◆ **TEXT EXTRACT**:
Start
Ben Bernanke’s Inflation Targeting and Forecasting

I made my displeasure known last week about the Pause/Resume scenario. A friend takes a slightly different tack, explaining that Fed Chair Bernanke’s inflation targeting is even worse than my criticism implies.

Why? As I explained in the Folly of Forecasting, predicting the future is something we Humans are particularly bad at.  And that’s what inflation targeting requires:  getting the projected inflation rate right. 

Which raises the question as to whether "Gentle Ben" might be better at it than "Easy Al." Don’t bet on it; here’s what Beranke said in January 2004 about Oil and Gold: 

"Two specific commodity prices that often command attention are the prices of
gold and crude petroleum. The price of gold has increased roughly 60 percent
since its low in April 2001, from about $255 per ounce to about $410 per ounce.
A portion of that increase simply reflects dollar depreciation, which I will
discuss momentarily. Gold also represents a safe haven investment, however, and
I agree that there have been periods in the past when the fear that drove
investors into gold was the fear of inflation. But gold prices also respond to
geopolitical tensions; these tensions have certainly heightened since 2001 and,
in my view, can account for the bulk of the recent increase in the real price of
gold.
End
◆ **TASK REQUIREMENTS**: Rewrite the stretch of the piece on Bernanke's inflation targeting from "I made my displeasure" through "inflation rate right.", putting "price-level targeting" in place of "inflation targeting".

◆ **AVAILABLE DATA**:
Start
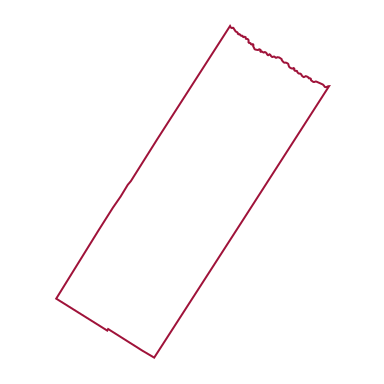 Marshall, Minnesota, United States of America (Albers equal-area conic projection), rotated 123°
{"feature_id": "52423323B67799781771195", "entity_name": "Marshall", "entity_type": "district", "adm_level": 2, "iso_a3": "USA", "parent_name": "United States of America", "parent_adm1": "Minnesota", "projection": "albers", "projection_center": [-97.048, 48.358], "detail": "fine", "context": "isolated", "style": "outline", "palette": "rose", "viewbox_px": 384, "rotation_deg": 123, "n_neighbors": 0, "source": "geoboundaries", "source_scale": "gbopen_adm2", "svg_char_len": 2082}
<svg xmlns="http://www.w3.org/2000/svg" viewBox="0 0 384 384"><g transform="rotate(123 192 192)"><path d="M355.4,247.8L354.4,187.6L352.6,187.7L352.1,147.0L351.5,133.5L189.0,134.0L28.6,134.7L28.9,135.1L29.3,135.5L30.5,136.2L31.2,136.9L31.5,137.7L31.4,138.3L30.9,139.3L30.6,140.9L31.6,147.4L31.7,147.9L32.0,148.5L33.2,149.4L33.6,150.2L33.5,152.7L33.3,153.2L32.5,153.8L32.3,154.2L32.4,155.0L32.7,155.3L33.0,155.8L32.9,156.3L32.5,156.6L32.5,158.0L32.7,159.0L32.9,159.7L34.5,160.6L34.8,160.9L34.8,162.0L34.6,163.3L33.9,164.3L33.8,164.8L33.8,165.8L33.9,166.1L34.3,166.5L34.5,167.2L34.3,168.3L34.1,168.9L33.4,169.7L33.5,170.1L33.7,170.9L34.2,171.4L34.2,172.1L33.9,172.8L32.9,173.3L32.7,173.6L32.8,174.4L33.6,174.7L34.2,176.0L34.3,177.6L34.2,178.4L33.3,179.9L32.5,180.6L32.2,181.1L32.1,181.5L32.2,183.1L32.5,184.0L33.1,184.7L33.3,185.2L33.3,185.8L32.8,187.7L32.4,188.6L31.9,189.0L31.7,189.4L31.7,190.0L31.7,192.2L32.5,193.9L33.3,194.2L33.7,194.7L33.8,195.1L33.6,196.1L33.7,197.0L35.0,198.1L35.1,198.5L34.9,199.8L34.3,201.1L34.3,202.0L34.6,202.2L35.1,202.2L35.8,202.6L35.9,202.9L35.8,203.6L35.4,204.5L35.1,204.8L35.0,205.2L34.8,206.1L34.9,206.9L35.1,207.3L35.9,207.7L36.1,208.1L36.1,209.8L36.9,210.5L37.0,210.7L36.9,211.1L36.7,211.4L35.9,211.4L35.6,211.7L35.5,212.2L35.6,213.2L35.9,213.5L36.3,213.5L37.0,214.0L37.9,216.1L38.1,216.8L38.1,217.3L36.5,219.9L36.3,220.2L35.3,220.5L34.9,221.1L34.9,221.5L35.1,221.8L35.6,221.9L35.9,222.5L35.9,223.2L35.4,223.8L35.4,224.1L35.5,224.6L35.8,225.2L35.9,225.5L35.7,226.1L35.4,226.4L34.6,226.6L33.6,227.7L33.5,228.1L33.5,228.9L34.1,230.0L34.1,230.4L33.3,231.0L33.0,231.3L33.1,232.2L33.4,232.7L34.0,233.1L34.1,233.4L34.0,234.0L33.7,234.3L33.6,235.0L33.7,235.4L34.1,235.6L34.2,236.2L34.2,236.8L33.8,237.4L33.8,238.3L34.4,238.9L34.3,239.8L33.7,240.2L33.5,240.7L33.4,241.3L33.6,242.9L32.9,244.2L32.9,244.5L31.9,246.5L31.9,247.0L32.2,247.4L32.6,247.6L32.8,247.9L32.9,248.7L32.9,249.1L32.7,249.5L32.1,250.3L32.0,250.5L166.4,249.9L216.2,249.2L220.9,249.8L234.6,249.4L248.2,249.8L274.6,249.5L355.4,247.8Z" fill="none" stroke="#9f1239" stroke-width="2"/></g></svg>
End
◆ **RESULT BELOW**:
I made my displeasure known last week about the Pause/Resume scenario. A friend takes a slightly different tack, explaining that Fed Chair Bernanke’s price-level targeting is even worse than my criticism implies.

Why? As I explained in the Folly of Forecasting, predicting the future is something we Humans are particularly bad at.  And that’s what price-level targeting requires:  getting the projected inflation rate right.